§ **WORK TO BE COMPLETED**: Extract the line that contains "your hash function" and every line after it to the end of the records below, exactly as written and nothing else.

Dataset records:
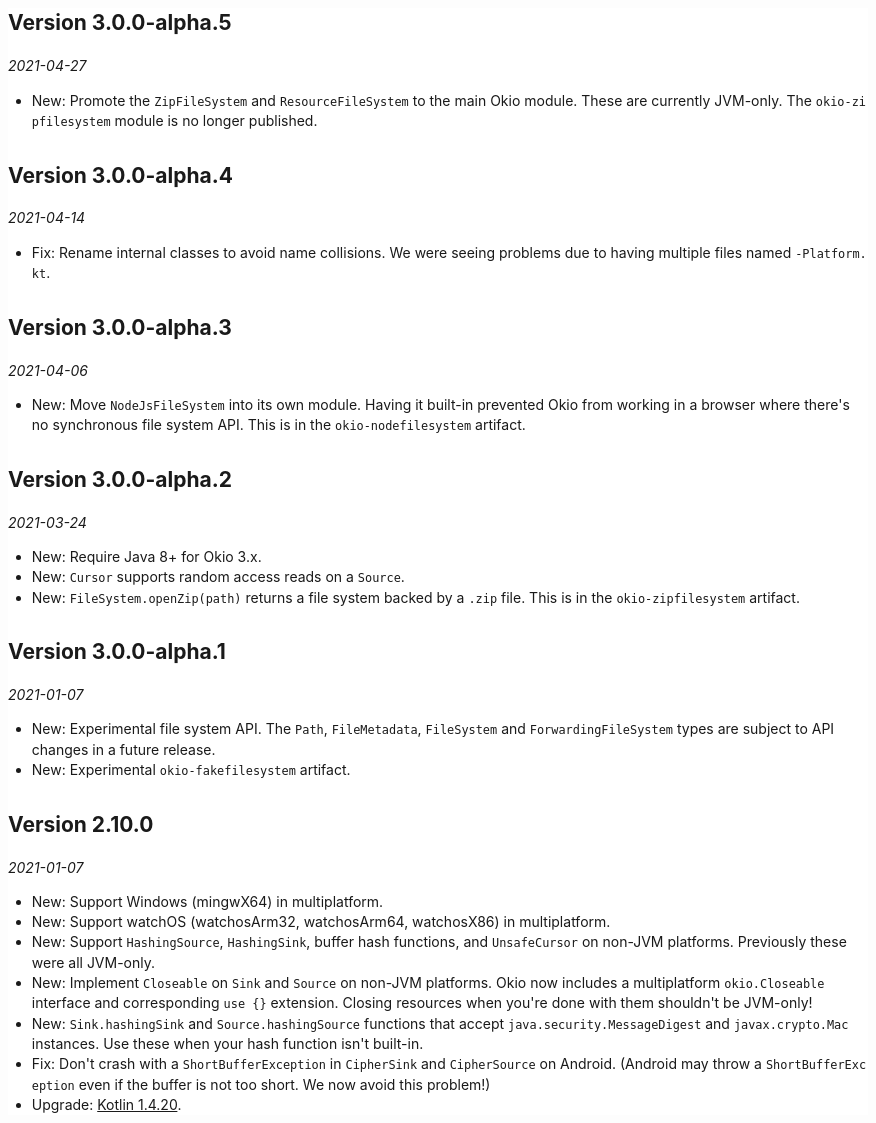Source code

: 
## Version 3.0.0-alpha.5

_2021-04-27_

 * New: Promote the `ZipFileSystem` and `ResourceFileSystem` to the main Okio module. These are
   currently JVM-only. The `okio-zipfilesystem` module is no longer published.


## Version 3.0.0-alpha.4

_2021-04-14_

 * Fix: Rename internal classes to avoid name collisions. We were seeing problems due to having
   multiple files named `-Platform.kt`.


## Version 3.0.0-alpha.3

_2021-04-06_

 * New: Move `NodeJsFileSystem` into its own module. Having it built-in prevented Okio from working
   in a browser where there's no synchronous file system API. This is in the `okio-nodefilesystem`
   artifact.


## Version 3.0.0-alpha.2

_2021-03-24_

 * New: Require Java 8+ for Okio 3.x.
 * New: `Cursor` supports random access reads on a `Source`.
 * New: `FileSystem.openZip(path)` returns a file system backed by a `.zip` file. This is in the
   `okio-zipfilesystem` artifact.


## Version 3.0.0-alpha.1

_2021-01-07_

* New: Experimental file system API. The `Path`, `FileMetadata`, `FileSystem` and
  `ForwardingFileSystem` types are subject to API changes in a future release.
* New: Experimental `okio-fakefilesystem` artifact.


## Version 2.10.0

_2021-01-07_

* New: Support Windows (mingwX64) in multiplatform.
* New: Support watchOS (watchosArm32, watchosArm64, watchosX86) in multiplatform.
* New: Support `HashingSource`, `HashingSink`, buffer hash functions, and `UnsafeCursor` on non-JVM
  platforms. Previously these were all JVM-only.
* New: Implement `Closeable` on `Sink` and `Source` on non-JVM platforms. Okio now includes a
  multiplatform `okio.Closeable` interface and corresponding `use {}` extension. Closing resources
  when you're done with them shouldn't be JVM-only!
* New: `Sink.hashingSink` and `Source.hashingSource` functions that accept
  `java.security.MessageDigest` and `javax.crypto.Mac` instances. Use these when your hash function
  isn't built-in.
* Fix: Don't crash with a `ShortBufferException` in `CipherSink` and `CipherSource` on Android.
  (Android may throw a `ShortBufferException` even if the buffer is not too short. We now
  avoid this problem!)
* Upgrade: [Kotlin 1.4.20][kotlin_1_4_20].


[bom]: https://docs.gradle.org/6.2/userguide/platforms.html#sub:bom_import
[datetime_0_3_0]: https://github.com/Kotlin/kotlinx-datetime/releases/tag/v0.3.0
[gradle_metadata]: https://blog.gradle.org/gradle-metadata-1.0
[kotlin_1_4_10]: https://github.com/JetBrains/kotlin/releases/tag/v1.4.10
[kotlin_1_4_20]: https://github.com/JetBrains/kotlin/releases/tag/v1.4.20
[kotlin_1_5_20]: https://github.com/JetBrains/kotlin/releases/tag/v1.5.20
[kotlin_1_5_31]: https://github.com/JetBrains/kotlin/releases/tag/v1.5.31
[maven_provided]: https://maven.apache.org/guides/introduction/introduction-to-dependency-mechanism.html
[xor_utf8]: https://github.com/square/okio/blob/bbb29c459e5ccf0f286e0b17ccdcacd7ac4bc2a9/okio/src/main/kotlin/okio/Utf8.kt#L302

§ **TASK OUTPUT**:
  `java.security.MessageDigest` and `javax.crypto.Mac` instances. Use these when your hash function
  isn't built-in.
* Fix: Don't crash with a `ShortBufferException` in `CipherSink` and `CipherSource` on Android.
  (Android may throw a `ShortBufferException` even if the buffer is not too short. We now
  avoid this problem!)
* Upgrade: [Kotlin 1.4.20][kotlin_1_4_20].


[bom]: https://docs.gradle.org/6.2/userguide/platforms.html#sub:bom_import
[datetime_0_3_0]: https://github.com/Kotlin/kotlinx-datetime/releases/tag/v0.3.0
[gradle_metadata]: https://blog.gradle.org/gradle-metadata-1.0
[kotlin_1_4_10]: https://github.com/JetBrains/kotlin/releases/tag/v1.4.10
[kotlin_1_4_20]: https://github.com/JetBrains/kotlin/releases/tag/v1.4.20
[kotlin_1_5_20]: https://github.com/JetBrains/kotlin/releases/tag/v1.5.20
[kotlin_1_5_31]: https://github.com/JetBrains/kotlin/releases/tag/v1.5.31
[maven_provided]: https://maven.apache.org/guides/introduction/introduction-to-dependency-mechanism.html
[xor_utf8]: https://github.com/square/okio/blob/bbb29c459e5ccf0f286e0b17ccdcacd7ac4bc2a9/okio/src/main/kotlin/okio/Utf8.kt#L302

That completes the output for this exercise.